ONT introduced the ElysION (which was codenamed TurBOT until now). This is targeting a special kind of users, e.g. Biopharma QC, which want certain characteristics of the sample prep procedure that are better suited to a robotics platform.
This is now in Beta and moving to Early Access. It includes integrated compute to drive the onborad thermal cycler, shaker, liquid handling and sequencing of either MinION (1-3) and P2 Solo. It’s a bit like a Hamilton STAR but made by ONT for ONT sequencing, with an EA price of $270,000.
The new ASICs are going to drive new platforms for ONT. Lots of work since 2005 until now.
The SmidgION ASIC has been in development, with the following specs: 400 channels (1 mux), targeting 5-10 Gbases per flow cell, with a very small and low cost profile, and low power consumption. The flowcell chip format is similar to the MinION layout, and is now being integrated into the flow cell.
There is also a new family of instruments for the new ASIC, now under the MKII name. They will be small form factor, single flow cell instruments, with low power consumption, all from USB-C connections.
They have vertical loading, and can be “racked” in a similar fashion to the multi-lane equivalent in short-reads NGS. An 8-lane instrument would give 40-80 Gbases per run, compatible with a multichannel pipette (codename Grongle).
The TraxION product (previously known as a different product) is an evolution of earlier sample-to-answer device efforts. The main difference is that it now comes pre-loaded with reagents.
This means that it’s a single point of user interaction, designed so that in can have many-to-one mapping between samples and flowcells. The example here is a buccal swab, the most trial-and-tested method in the world (since COVID19). It can do cell lysis, purification, library prep, load onto the flow cell, ready to plug into the sequencer.
In true Steve Jobs’ style, there is “one more thing”: the new voltage sensor. Originally, this was going to be a rack of sequencers able to perform a 15 minute genome sequencing, as presented in AGBT 2012.
ONT is presenting the route to future 100k channel sequencing chip. This is the same chemistry but with a radically different chip design, where the density is not limited by the fluidic well but rather it utilises a voltage sensor that can increase the density by 10x. The initial target is 100k channels.
What would ONT do with such capabilities? Build a monster of a sequencer, that requires custom installation, water cooling, argon gas supply, floor reinforcement, and 24/7 onsite engineer support? This type of GargantION instrument is what is wrong with such NGS model. ONT is not like that.
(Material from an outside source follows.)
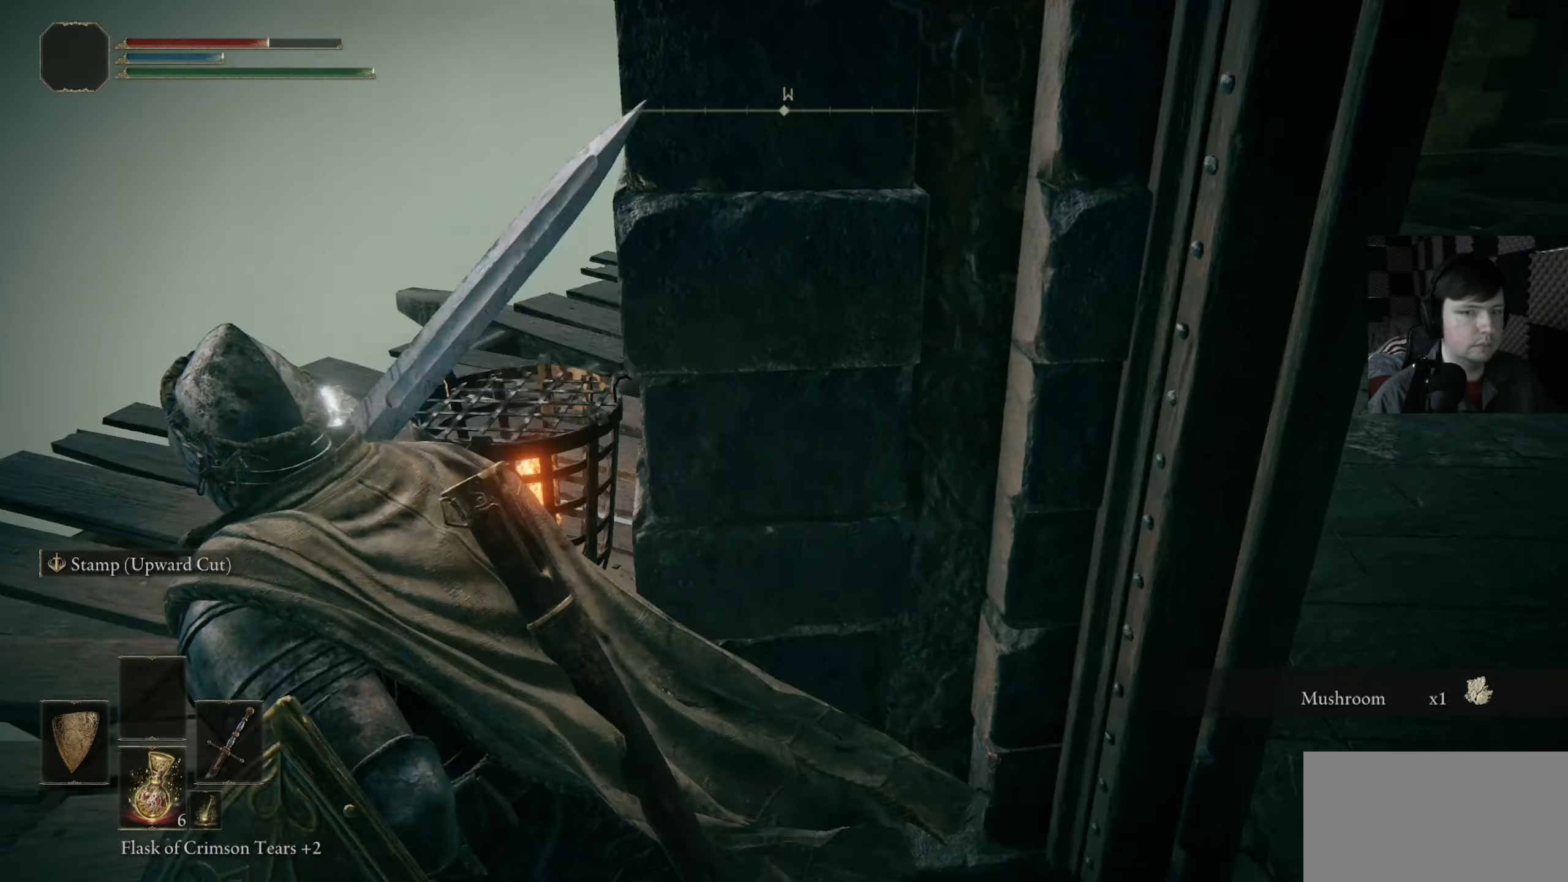
{"buttons": [], "left_stick": "up", "right_stick": "right", "events": [[150, "left_stick", "up"]]}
Instead, this will have the shape of a shoe box, similar profile to the P2I instrument, able to use 2 flow cells of 100k channel each, delivering 10x2 Tb of data per run.
And that’s the “one more thing” that ONT is aiming at releasing soon. Clive mentioned Roche here, saying that if Roche aims for 2025+ for their Nanopore sequencer, he is confident they can release this new 100k channel sequencer sooner than Roche will do theirs.
Rosemary Dokos presented the Gantt chart of releases for 2024, with a focus now on H2 both in terms of devices but also software and algorithms and associated workflows.
All in all, a jam-packed list of announcements in a session that is always exciting for people who follow Next-Generation Sequencing.